Mevcut bilgilere göre tıbbi açıdan akupunkturun aşağıdaki mekanizmaları bilinmektedir:
- Nöroendokrin mekanizmalar aracılığıyla immün modülasyon: Akupunktur, meridyenler boyunca belirli noktaları uyararak β-endorfin, serotonin ve norepinefrin gibi nörotransmitterlerin salınımını tetikleyebilir. Bu nörotransmiterler, T lenfositleri ve makrofajlar gibi bağışıklık hücreleri üzerinde, nöronal ve endokrin dahil olmak üzere çeşitli yollardan etki edebilir. Akupunktur, nöroendokrin sistemi modüle ederek Th1 ve Th2 hücreleri arasındaki dengeyi etkileyebilir, böylece saman nezlesine özgü aşırı alerjik reaksiyonu azaltabilir.
- Nöroplastisite ve merkezi ağrı işleme: Akupunktur noktalarının uyarılması, merkezi sinir sisteminde, özellikle omurilikte ve beyinde nöroplastisiteyi destekleyebilir. Bu nöroplastik etkiler, nukleus raphe magnus ve omuriliğin arka boynuzu gibi bölgelerdeki nöronların aktivitesini değiştirerek ağrının işlenmesini modüle etmeye yardımcı olabilir. Bu değişiklikler, burun kaşıntısı, hapşırma ve göz sulanması gibi alerjik semptomlarla ilişkili olan hem periferik hem de merkezi ağrı sinyallerini modüle edebilir.
- Otonom sinir sistemi düzenlemesi: Akupunktur, özellikle parasempatik sinir sistemini aktive ederek ve sempatik sinir sistemini inhibe ederek otonom sinir sistemini de etkileyebilir.

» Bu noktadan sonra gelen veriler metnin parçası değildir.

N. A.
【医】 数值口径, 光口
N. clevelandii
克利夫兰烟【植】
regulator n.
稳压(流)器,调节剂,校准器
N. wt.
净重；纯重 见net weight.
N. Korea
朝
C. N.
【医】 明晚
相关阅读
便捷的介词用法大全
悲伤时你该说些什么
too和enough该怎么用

Bu etkiler, histamin ve lökotrienler gibi pro-inflamatuar sitokinlerin salınımını inhibe ederek saman nezlesi gibi alerjik hastalıklarla ilişkili inflamatuar yanıtlarda bir azalmaya yol açabilir.

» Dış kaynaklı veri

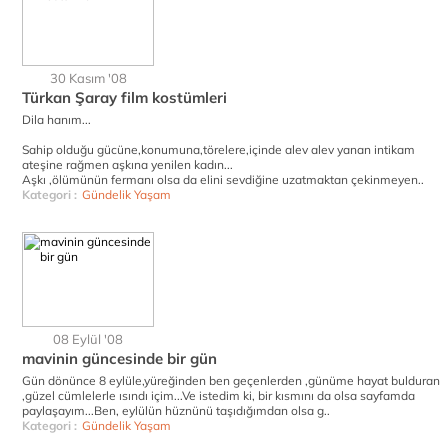
30 Kasım '08
Türkan Şaray film kostümleri
Dila hanım...
Sahip olduğu gücüne,konumuna,törelere,içinde alev alev yanan intikam
ateşine rağmen aşkına yenilen kadın...
Aşkı ,ölümünün fermanı olsa da elini sevdiğine uzatmaktan çekinmeyen..
Kategori :
Gündelik Yaşam
08 Eylül '08
mavinin güncesinde bir gün
Gün dönünce 8 eylüle,yüreğinden ben geçenlerden ,günüme hayat bulduran
,güzel cümlelerle ısındı içim...Ve istedim ki, bir kısmını da olsa sayfamda
paylaşayım...Ben, eylülün hüznünü taşıdığımdan olsa g..
Kategori :
Gündelik Yaşam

- Hipotalamik-hipofiz-adrenokortikal eksen (HPA ekseni): Akupunktur, adrenal korteksten kortizol ve diğer glikokortikoidlerin salınımını etkileyerek HPA eksenini modüle edebilir. Bu hormonlar hem immünomodülatör hem de antiinflamatuar özelliklere sahiptir ve bağışıklık hücreleri ve inflamatuar aracılar üzerindeki etkileri yoluyla saman nezlesindeki alerjik yanıtı azaltabilir.
Çalışmalar
İlgili çalışmalar aşağıdakilerden alıntılar içermektedir:
- Alerjik rinit için akupunktur yöntemleri: sistematik bir inceleme ve randomize kontrollü çalışmaların Bayesian meta-analizi
Bu meta-analizde 3433 katılımcıyla tam 39 çalışma ele alındı. Meta-analiz, toplam nazal semptom skoru ve rinokonjonktivit yaşam kalitesi anketi açısından tüm akupunktur türlerinin sahte akupunkturdan üstün olduğunu gösterdi. Moxibustion, 6 tedavide nazal semptomları azalttığı için en etkili müdahale olarak önerildi. Öte yandan manuel akupunktur artı geleneksel tıp 9 tedavide yaşam kalitesini iyileştirmede en etkili müdahale olarak önerildi. Özellikle, 9 tedavide IgE içeriğini değiştiren en etkili müdahale olarak yakı önerildi. Ayrıca, bu müdahalelerin olumsuz etkileri kabul edilebilirdi. - Li ve diğerleri tarafından yapılan meta-analiz. (2015): Bu meta-analiz, toplam 2.365 hastayı kapsayan 13 randomize kontrollü çalışmayı incelemiş ve akupunkturun alerjik rinit tedavisinde (saman nezlesi dahil) tek başına geleneksel ilaçlardan daha etkili olduğu sonucuna varmıştır. Çalışma ayrıca akupunkturu geleneksel tedaviyle birleştirmenin, tek başına geleneksel tedaviye göre daha fazla semptomatik iyileşme sağladığını buldu.
- Alerjik rinitli hastalarda akupunktur: Randomize çok merkezli çalışmanın çalışma müdahalesi ve sendrom modellerinin analizi (ACUSAR - 2014)
Akupunktur grubunda konulan teşhisler ve noktaların seçimi SAR tedavisindeki klinik deneyime karşılık geliyordu. Akupunktur grubunda sahte akupunktur grubuna göre daha fazla akupunktur iğnesi kullanıldı. Her ikisi de bu çalışmada verum akupunkturunun daha yüksek etkinliğinin olası nedenleridir.